Have you heard of Unified Sports? I caught a quick story on the local news yesterday, and it’s a brilliant idea. In Unified Sports, which sprung out of the Special Olympics organization, students with and without intellectual disabilities practice and play together on all sorts of athletic teams, from basketball to volleyball to figure skating.
I can’t seem to find online the story I heard, but one girl told the NHPR reporter that she got involved simply because she wasn’t ready for the regular basketball season to be over — so she signed up to be a “partner,” helping kids with disabilities to pass, dribble, and score. The rules of this league stipulate that partners may not score more than 25% of the points in a game; but in the most recent season, the partners didn’t score at all, choosing instead to pass the ball to their developmentally disabled teammates. As the team practiced and played together, friendships developed naturally between kids who, in other circumstances, would never have spent time together at all.
The games are less fierce and more cooperative, but they are real games, and part of real tournaments. The program has recently taken off in a big way in high schools across New England. The games are lively and exciting, but “[t]he best thing we found out that happened last year were all the things that happened off the court,” [Project Unify director at Special Olympics Maine Ian] Frank, Frank said.
“The traveling to games, putting on the uniform with the school colors, playing in a home gym, socializing with students that typically you wouldn’t have, the barriers that got broken down and the doors that got opened, obviously the things that are happening are very positive to all of us and the students involved. “It’s a place where people can shine, it’s a great avenue for sports at its truest form. There are so many life lessons that really come out of this program it’s hard not to be able to sell this,” he said. … “The impact it had not just on a basketball team but the culture of a school internally was special to see.”
When I was in school, kids with developmental disabilities were segregated into separate classrooms. Students in the general population rarely saw them, much less played or worked with them. They were just those weird, scary kids who got shuffled around when the rest of us were doing regular school. A few of the more effusive kids with special needs were treated as adorable mascots, but there was certainly no concerted effort to integrate them, or to get to actually know them. Things have changed.

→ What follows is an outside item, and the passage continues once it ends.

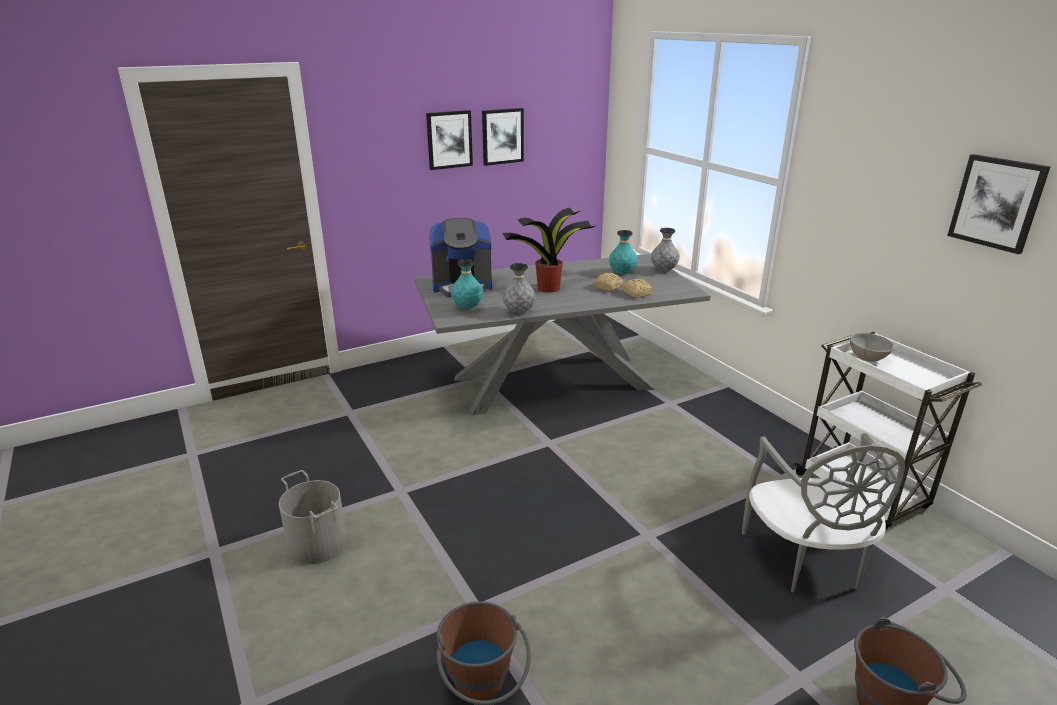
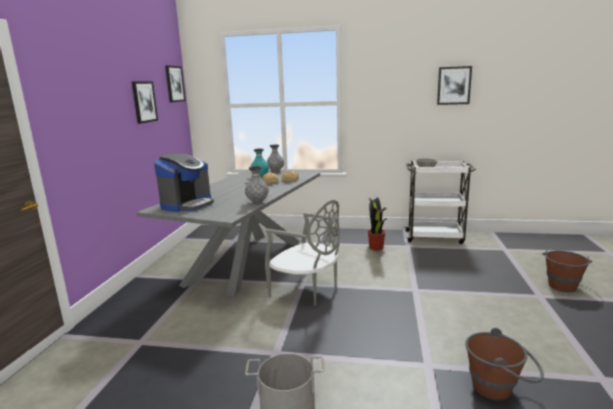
camera: 50 degrees left, 10 degrees down
picture [426,110,473,170] -> picture moved to [165,65,185,102]
turquoise vase [451,259,483,309] -> none
potted plant [502,208,595,293] -> potted plant moved to [368,197,387,251]
grey chair [742,434,905,593] -> grey chair moved to [265,200,340,306]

Another happy innovation: in my kids’ high school, the Interact club (the high school version of Rotary) has an initiative that encourages students to become friends with kids with special needs, checking in on them throughout the day, cheering them on, helping them get along with other students. I talked to a student from one high school in a different state, and he said that, as the year began, the kids with developmental disabilities were outcasts, and their classmates nervously averted their eyes, or even jeered at them. But once the school made an organized, explicit effort to bring them into the community, the special needs kids gradually became “rock stars,” collecting high fives and swapping nicknames with the other kids as they made their way down the hall. More than that, true friendships formed, which endured outside of the school.
These programs are very much in line with the aims of Jean Vanier, founder of L’Arche, a foundation which builds special communities where people with and without intellectual disabilities live and work together for their mutual benefit. How beautiful to see secular schools making a similar effort.
Sometimes it feels like the world is getting worse and worse, but this effort to integrate the developmentally disabled is a true, meaningful, and increasingly popular movement in American society. Even as there is a push to eliminate “imperfect” children before they are born, there is a simultaneous push to make contact and to build genuine relationships with people with developmental disabilities, for their benefit and for the benefit of the non-disabled population.
Little green shoots! They’re there if you look for them.